Detailed Description of the Metal Fatigue Issue and Solution

The few cases of fatigue cracks that we are aware of to date have started at the small notch in the box frame at the end of the bend under the foot stretcher. This notch was necessary to prevent the metal from tearing when the box frame was being bent into shape. Our pre-production testing of this part showed that we had adequate strength to avoid a fatigue problem. In hindsight this testing was not quite enough since at least in certain loading situations the frame has not been strong enough.

When we first became aware of a failure, we realized we had to devise a better test that could duplicate this fatigue crack we were seeing in a relatively short time. In order to get results quickly we had to both speed up the cycle rate and use a very heavy load. The test consists of a rapidly alternating load of 600 lbs (275kg) on the rail near the foot stretcher. With this test we started seeing a fatigue crack somewhere between one and four hours. Fatigue is a fairly random process so each part will be different.

Once we were able to duplicate a fatigue crack, we then tested possible solutions. Ideally, the solution needed to be applicable to both new production indoor rowers as well as indoor rowers that were already shipped. And for the units already shipped, we needed a reinforcement kit could be easily installed by the customer. After a number of dead ends, we designed a kit that exceeds the criteria. We installed the reinforcement on a box frame that had developed 2cm cracks and had it go 60 hours with the 600lb fatigue test without any further cracking. At 60 hours we had to stop the test because the box frame was breaking up in other places where the design is the same as on the 14 year old Model C that we have never seen fail.
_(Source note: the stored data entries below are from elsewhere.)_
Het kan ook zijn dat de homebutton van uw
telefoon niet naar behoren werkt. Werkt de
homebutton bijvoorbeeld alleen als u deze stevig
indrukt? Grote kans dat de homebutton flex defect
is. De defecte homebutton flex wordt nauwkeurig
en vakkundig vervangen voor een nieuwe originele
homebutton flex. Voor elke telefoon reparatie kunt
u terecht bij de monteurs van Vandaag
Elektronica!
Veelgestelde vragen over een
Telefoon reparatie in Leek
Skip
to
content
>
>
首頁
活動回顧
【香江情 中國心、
We used this method of reinforcement on new production indoor rowers while working on phasing in a box frame that did not need this reinforcement. This design is also required to outlast the 600lb/60hr fatigue test.

We also conducted max load testing on the frame. This consisted of loading the indoor rower on the rail near the foot stretcher with as much load as we could until something failed. The results might be a surprise to some people longing for the "sturdy old Model C"—the Model C failed at 700lbs. The mode of failure was the monorail hanger bolts plowing their way through the rail. The Model D and E shipped between August 2006 and April 2007 failed at 1000lbs. The mode of failure was buckling along the top edge of the box frame between the foot stretchers. Note that the failure is not at the notch where we had seen the fatigue cracks. The D and E monorail connection was redesigned from the C to get the additional strength. The Model D and E with the reinforcement kit installed did not fail at 1800lbs.
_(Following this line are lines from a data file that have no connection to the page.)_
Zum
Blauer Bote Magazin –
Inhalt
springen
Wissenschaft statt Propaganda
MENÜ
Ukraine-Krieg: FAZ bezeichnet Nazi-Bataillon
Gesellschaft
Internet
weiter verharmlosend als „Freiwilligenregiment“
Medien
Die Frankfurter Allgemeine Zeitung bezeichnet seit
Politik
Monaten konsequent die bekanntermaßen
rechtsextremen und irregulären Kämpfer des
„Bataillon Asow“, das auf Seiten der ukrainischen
The last part of this process was how to roll it out to customers. To tell you the truth, the cheapest and easiest way would be to quietly eliminate the possibility on new units, do nothing about the shipped units, and just replace the few that fail in the field under warranty. This would be a viable possibility since this type of failure does not involve physical danger. In fact, most of the indoor rowers that might eventually fail would likely fail beyond the 5 year frame warranty. The problem with this solution is that it could damage our reputation and it does not agree with our company mission. The applicable part of the mission reads: "To design, sell, and service unique products of high quality and value for the benefit of the Concept2 community including customers, employees, families, suppliers, and the local community."

So we decided the best thing to do was to be proactive and eliminate the possibility of this problem occurring by offering a free reinforcing kit to all customers with affected rowers. We consulted a PR expert who said we would be lucky to get 5% of customers to install the fix. We are hoping we can get 20 times that rate.